Ingresso al Museo delle Cere


IL CONVENTO DEI CAPUCCINI E LA CHIESA DI SAN QUIRINO
Centro storico di San Marino - Via dei Capuccini
Il Convento dei Cappuccini risale al XVI secolo ed è stato realizzato nel posto occupato da una chiesa dedicata a San Quirino. Tale Santo è venerato perchè salvò la piccola Repubblica di San Marino da un tentativo di invasione. L'esercito nemico il 4 giugno, giorno dedicato appunto a San Quirino, avanzava verso lo Stato quando a causa di una fitta nebbia, probabilmente fatta scendere dal cielo dal santo, si perse nei boschi circostanti. Il convento ha uno stile molto semplice, un portico con quattro archi al quale si accede attraverso una scalinata. E' famoso per aver ospitato Giuseppe ed Anita Garibaldi dopo la caduta della Repubblica romana. Presso l'altare maggiore si trova una quadro di Taddeo Zuccari che raffigura una Deposizione di Cristo. La facciata, il portico, il chiostro sono ancora pregevoli. Sul sagrato si trova un monumento dedicato a San Francesco di S. Monteguti.





LA CHIESA DI SAN PIETRO
Centro storico - Piazzale Domus Plebis
La Chiesa di San Pietro si trova accanto alla Basilica del Santo ed è considerata il rifacimento del "Monasterium Sancti Marini". Nei pressi dell'abside sono visibili due nicchie scavate nella pietra da San Marino e San Leo come ricovero dove trascorrere la notte. A questi due luoghi sono attribuiti poteri taumaturgici. L'altare della chiesa è di marmo intarsiato ed è stato donato nel 1689 dal musicista Antonio Tedeschi. Sopra l'altare troneggia una statua di San Pietro, fondatore della chiesa di Roma, realizzata dallo scultore Enrico Saroldi.
Sotto l'altare si trova un grande sarcofago in cui erano collocate originariamente le reliquie del Santo fondatore della Repubblica di San Marino. L'unica statua moderna è collocata a destra dell'altare, si tratta di un monumento dedicato dal Governo sammarinese a Papa Giovanni XXIII.

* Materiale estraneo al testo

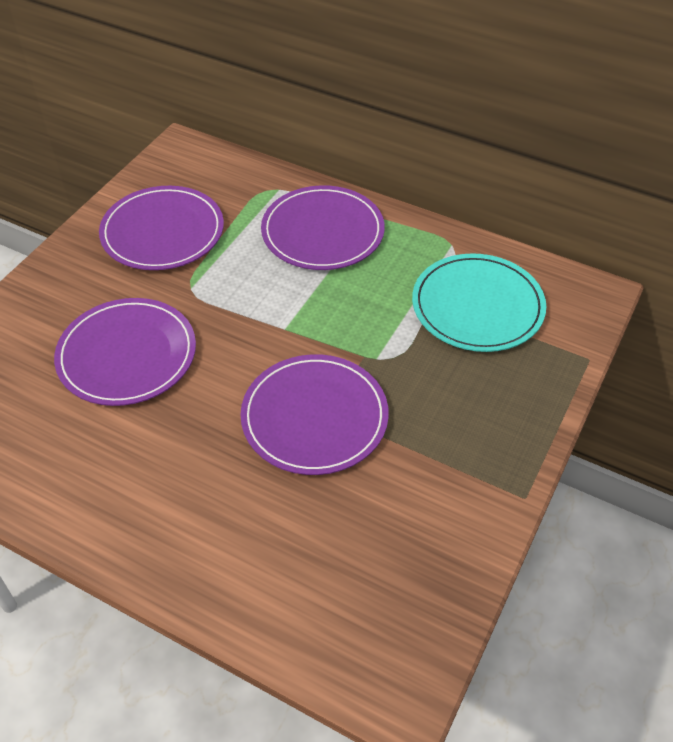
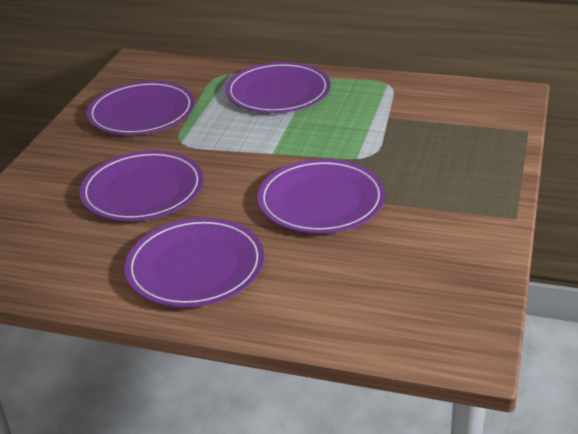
camera: 10 degrees left, 15 degrees down
turquoise plate [412,253,546,352] -> none
none -> purple plate [125,218,264,307]

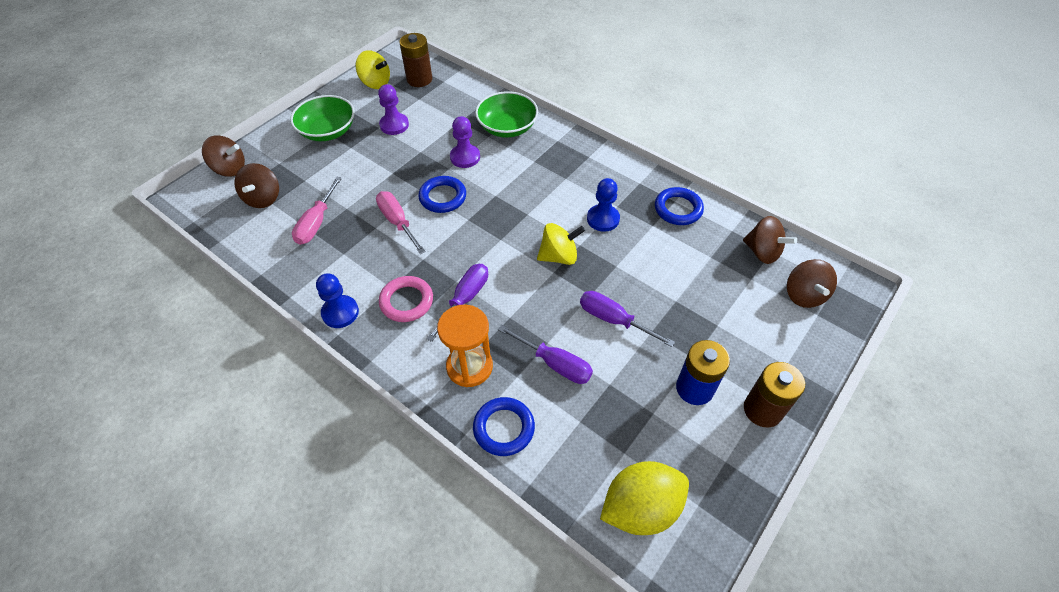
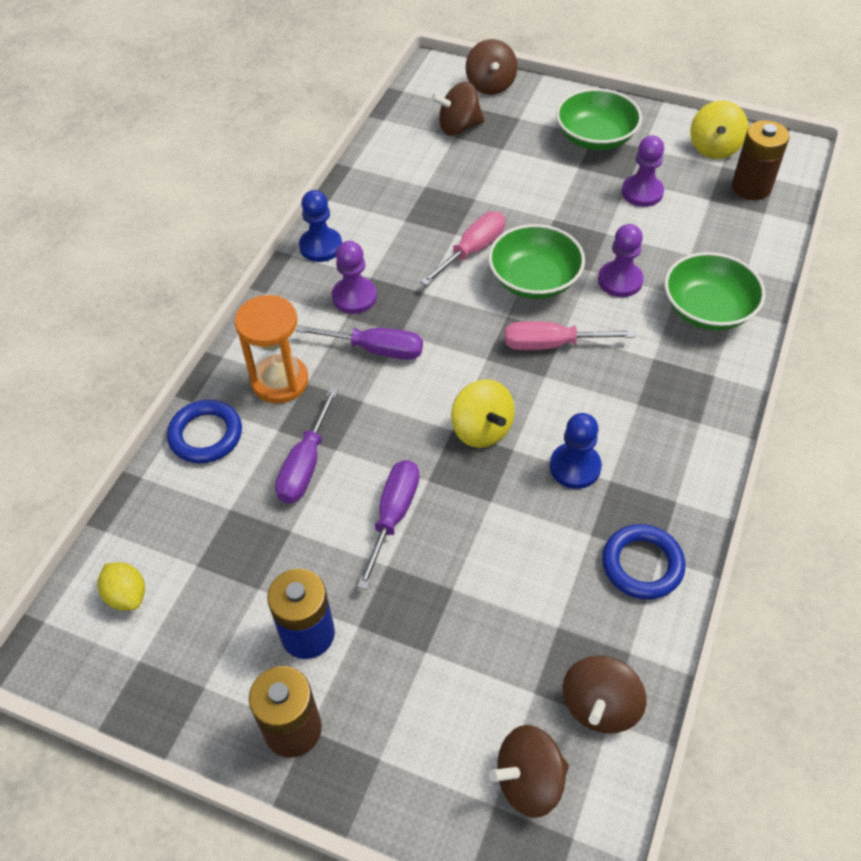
camera: 75 degrees right, 0 degrees up
pink screwdriver [292,177,342,245] -> pink screwdriver moved to [505,321,635,350]
pink ring [379,276,433,322] -> purple pawn [332,241,377,314]
blue ring [419,176,466,213] -> green bowl [488,224,585,299]
yellow lemon [600,461,689,535] -> yellow lemon [98,562,145,611], size x0.52

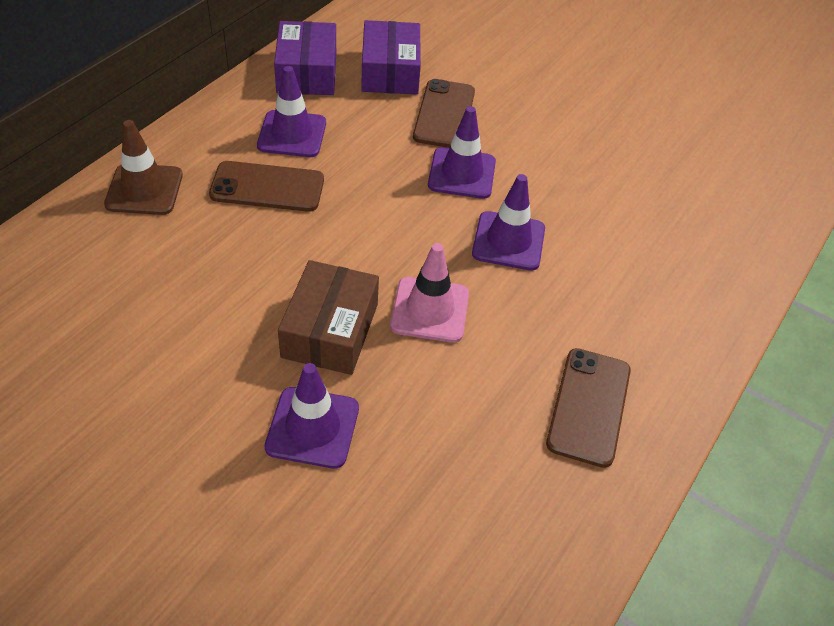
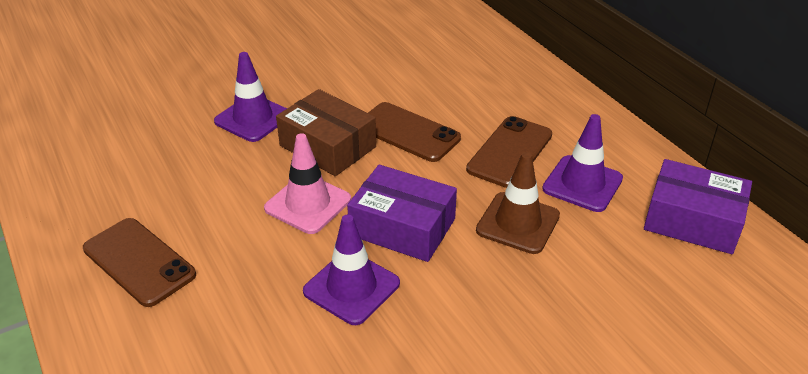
camera: 120 degrees right, 10 degrees down
brown traffic cone [104,120,183,215] -> brown traffic cone moved to [476,152,560,254]
purple box [361,20,421,94] -> purple box moved to [347,165,457,262]
brown phone [413,79,475,148] -> brown phone moved to [368,102,461,162]
purple traffic cone [428,106,496,199] -> none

IL CONVENTO DI SANTA CHIARA (Monastero delle Clarisse)
Valdragone - Borgo Maggiore
via Fiordaliso n.2
Presso il Convento di Santa Chiara sono state ospite fino al 1971 le suore clarisse. Si trova nella Contrada Omerelli. Il Convento si è sviluppato intorno ad un nucleo originario del XVI secolo con il risultato di realizzare una struttura su diversi livelli costruita esternamente da pietrame e laterizi rossi, uniti da malta. La parte principale e più antica è vicina a Porta della Ripa, proprio sulla roccia, poi si è sviluppato verso la chiesa, fino ad arrivare alle case. La parte più recente si trova a destra della chiesa. Internamente si trovavano la lavanderia, il macello e il forno per consentire alle suore di gestirsi autonomamente e di vivere in solitudine. La cucina con i refettori risalgono al Settecento.
La chiesa ha una bellissima facciata del XVII secolo realizzata in pietra grezza, il portico è composto da tre archi, il peso della facciata è retto da un arco di laterizi rossi. Si arriva alla chiesa attraverso una scalinata e un piccolo pronao a quattro colonne. Un importante restauro conservativo risale agli anni '80. Oggi il convento ospita la sede dell' Università degli studi e il Museo dell'Emigrante.



LA CHIESA DI SAN FRANCESCO
San Marino - Via Basiliscus
Si tratta della Chiesa piu' antica di San Marino in quanto costruita intorno al 1320. Fu realizzata da Menetto e Battista da Como. La facciata è stata realizzata in pietra locale, ha un rosone di laterizi e il portico sorretto da colonnine di forma ottagonale come quelle del convento. In base alle ricostruzioni degli studiosi si è potuto appurare che era affrescata, in modo molto semplice ma elegante la luce filtrava attraverso i vetri di un delicato colore azzurro e poneva in risalto le immagini e i colori delle opere. Fu restaurata nel 1958 dall'architetto Gino Zani. Annessa alla chiesa vi è una Pinacoteca ricca di oggetti sacri antichi, dipinti, arredi, alcuni anche molto antichi.
In epoca barocca, secondo i dettami di tale stile, furono ricoperti gli affreschi con stucchi e intonaci, le finestre furono ingrandite così come il portone di ingresso. Iscrizioni gotiche si possono vedere sopra la porta che si trova sotto il portico. Sulla parete absidale esterna vi sono alcuni simboli in pietra come una croce, una mezzaluna, una stella, un cane, che furono usate dalle maestranze comacine per contrassegnare le loro opere.